I know you're anxious to get on something that helps your condition and doesn't make you feel terrible in the meantime. If you're planning to talk to your Neuro about switching to another treatment I'd suggest arming yourself with information about whatever meds you're willing to try. If your doctor is willing to prescribe LDN here is a website that gives lots of info about it. www.lowdosenaltrexone.org
Let him know you've done your research and know about the drugs.

Good luck!

Hey Ayna. I tried rebif for 2-3 months and said enough. I no longer had the side effects (take at night and sleep it off) but Copaxone which I was on 3yrs prior had ZERO side effect, it just stopped working on me. I went to Tysabri. MS is still progressing on Ty + the dozen supps i take but i'd never go back to injections. Infuse every 28 days = easy. Zero sides from Ty for me. I swam 20 laps when i got home from last infusion.
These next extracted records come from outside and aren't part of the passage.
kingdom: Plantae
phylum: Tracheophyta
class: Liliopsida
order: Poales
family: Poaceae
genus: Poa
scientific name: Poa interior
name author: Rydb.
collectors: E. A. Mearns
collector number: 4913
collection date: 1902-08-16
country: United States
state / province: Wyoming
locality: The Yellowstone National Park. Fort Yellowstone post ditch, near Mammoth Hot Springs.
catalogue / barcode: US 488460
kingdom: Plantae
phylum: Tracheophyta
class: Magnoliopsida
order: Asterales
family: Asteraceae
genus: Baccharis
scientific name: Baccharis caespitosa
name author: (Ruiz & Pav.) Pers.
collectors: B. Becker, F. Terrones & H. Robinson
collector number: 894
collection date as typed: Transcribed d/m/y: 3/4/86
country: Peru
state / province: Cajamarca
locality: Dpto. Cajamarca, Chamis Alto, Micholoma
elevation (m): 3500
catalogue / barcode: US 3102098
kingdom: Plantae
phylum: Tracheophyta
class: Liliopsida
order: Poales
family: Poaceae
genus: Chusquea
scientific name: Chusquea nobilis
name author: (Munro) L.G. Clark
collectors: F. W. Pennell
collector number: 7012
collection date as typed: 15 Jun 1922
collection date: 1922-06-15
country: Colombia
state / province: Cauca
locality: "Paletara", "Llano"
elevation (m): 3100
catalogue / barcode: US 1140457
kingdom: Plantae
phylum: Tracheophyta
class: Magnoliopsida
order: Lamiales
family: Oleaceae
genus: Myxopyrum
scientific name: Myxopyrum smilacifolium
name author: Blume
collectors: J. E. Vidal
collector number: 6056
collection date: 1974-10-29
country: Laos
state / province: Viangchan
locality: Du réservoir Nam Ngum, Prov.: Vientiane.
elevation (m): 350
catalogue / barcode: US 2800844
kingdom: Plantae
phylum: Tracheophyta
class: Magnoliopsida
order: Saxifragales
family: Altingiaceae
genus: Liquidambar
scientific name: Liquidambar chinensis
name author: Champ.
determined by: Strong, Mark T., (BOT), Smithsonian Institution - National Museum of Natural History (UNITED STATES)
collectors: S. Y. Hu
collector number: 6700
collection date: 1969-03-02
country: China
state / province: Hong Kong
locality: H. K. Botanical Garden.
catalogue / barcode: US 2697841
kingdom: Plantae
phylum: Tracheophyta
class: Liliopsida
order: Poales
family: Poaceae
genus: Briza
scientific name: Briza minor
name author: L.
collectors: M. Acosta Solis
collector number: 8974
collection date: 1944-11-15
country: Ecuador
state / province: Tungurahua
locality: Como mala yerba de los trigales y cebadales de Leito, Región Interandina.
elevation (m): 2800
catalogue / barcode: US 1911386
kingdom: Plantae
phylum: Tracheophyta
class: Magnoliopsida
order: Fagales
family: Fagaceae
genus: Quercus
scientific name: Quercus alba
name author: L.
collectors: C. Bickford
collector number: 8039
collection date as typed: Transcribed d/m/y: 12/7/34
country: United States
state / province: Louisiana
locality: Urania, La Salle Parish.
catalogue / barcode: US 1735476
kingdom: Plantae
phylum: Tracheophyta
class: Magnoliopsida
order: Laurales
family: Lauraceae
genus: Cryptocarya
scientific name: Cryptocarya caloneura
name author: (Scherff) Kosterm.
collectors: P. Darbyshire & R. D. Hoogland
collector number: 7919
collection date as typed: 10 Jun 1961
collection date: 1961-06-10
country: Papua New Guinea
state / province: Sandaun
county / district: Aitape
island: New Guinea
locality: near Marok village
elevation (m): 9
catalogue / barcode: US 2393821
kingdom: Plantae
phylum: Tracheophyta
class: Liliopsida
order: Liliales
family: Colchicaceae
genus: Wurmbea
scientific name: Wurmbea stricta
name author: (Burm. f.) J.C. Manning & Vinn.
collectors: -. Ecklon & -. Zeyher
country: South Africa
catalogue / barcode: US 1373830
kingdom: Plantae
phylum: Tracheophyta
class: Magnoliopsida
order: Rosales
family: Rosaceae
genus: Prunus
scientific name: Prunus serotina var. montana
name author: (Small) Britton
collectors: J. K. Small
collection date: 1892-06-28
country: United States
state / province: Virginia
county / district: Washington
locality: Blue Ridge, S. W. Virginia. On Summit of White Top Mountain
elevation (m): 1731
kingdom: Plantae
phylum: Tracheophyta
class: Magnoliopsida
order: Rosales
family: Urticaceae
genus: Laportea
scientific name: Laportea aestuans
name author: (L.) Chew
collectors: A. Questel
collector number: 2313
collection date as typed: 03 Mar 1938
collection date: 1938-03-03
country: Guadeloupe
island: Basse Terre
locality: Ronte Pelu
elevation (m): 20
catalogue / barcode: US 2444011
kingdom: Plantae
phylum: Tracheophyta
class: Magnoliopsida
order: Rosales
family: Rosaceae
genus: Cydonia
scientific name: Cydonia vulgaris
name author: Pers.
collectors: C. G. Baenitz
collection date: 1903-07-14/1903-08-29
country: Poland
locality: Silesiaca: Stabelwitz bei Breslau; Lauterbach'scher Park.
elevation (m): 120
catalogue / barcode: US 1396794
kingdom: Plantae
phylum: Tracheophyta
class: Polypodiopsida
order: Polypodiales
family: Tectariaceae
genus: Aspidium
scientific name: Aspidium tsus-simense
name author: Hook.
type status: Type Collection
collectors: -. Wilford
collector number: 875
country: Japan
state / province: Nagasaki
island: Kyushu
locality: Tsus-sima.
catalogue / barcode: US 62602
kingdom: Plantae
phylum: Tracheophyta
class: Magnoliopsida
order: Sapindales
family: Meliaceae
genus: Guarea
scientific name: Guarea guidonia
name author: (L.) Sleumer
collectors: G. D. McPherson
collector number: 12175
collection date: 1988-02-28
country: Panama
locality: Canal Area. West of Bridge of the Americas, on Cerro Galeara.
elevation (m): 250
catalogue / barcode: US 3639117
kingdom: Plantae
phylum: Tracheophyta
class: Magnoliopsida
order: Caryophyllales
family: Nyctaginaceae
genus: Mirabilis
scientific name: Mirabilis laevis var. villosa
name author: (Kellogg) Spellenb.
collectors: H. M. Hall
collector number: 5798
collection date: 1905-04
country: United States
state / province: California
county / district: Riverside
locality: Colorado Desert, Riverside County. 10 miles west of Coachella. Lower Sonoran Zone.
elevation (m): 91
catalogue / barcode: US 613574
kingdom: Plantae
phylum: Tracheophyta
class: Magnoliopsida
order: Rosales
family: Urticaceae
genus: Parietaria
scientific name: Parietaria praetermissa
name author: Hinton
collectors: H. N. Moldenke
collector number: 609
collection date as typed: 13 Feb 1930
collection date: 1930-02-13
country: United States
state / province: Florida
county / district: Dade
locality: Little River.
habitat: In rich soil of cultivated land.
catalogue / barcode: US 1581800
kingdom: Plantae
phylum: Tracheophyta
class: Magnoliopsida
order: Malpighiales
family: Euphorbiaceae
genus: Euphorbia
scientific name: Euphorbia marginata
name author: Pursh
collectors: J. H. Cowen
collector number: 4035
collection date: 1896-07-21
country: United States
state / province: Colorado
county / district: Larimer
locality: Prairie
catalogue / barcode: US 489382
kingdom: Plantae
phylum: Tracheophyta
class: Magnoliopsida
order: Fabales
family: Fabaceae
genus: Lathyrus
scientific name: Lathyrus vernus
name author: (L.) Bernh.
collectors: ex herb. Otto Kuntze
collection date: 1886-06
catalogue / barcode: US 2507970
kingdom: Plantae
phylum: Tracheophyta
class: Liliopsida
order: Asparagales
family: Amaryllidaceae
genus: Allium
Will someone please inform me what Copaxone "does"? I didn't take the interferons (I
guess it is an Interferon?) when my only dx was MS; I did the Swank diet and it was enough to give me a pretty good but anxiety filled life. I took Interferon (that being its name) for Polycythemia Vera and had to stop due to severe side effects (rash, itching increasing, neuropathy in feet increasing, breathing at night not good). But I knew what it was supposed to do, that is, cut back on platelets in my blood, which were over a million.
So what is Copaxone's action? I know I can google it, but sometimes I find the answers on google to be to "broad" and too concerned with covering the whole waterfront of answers rather than giving a specific one. Thanks.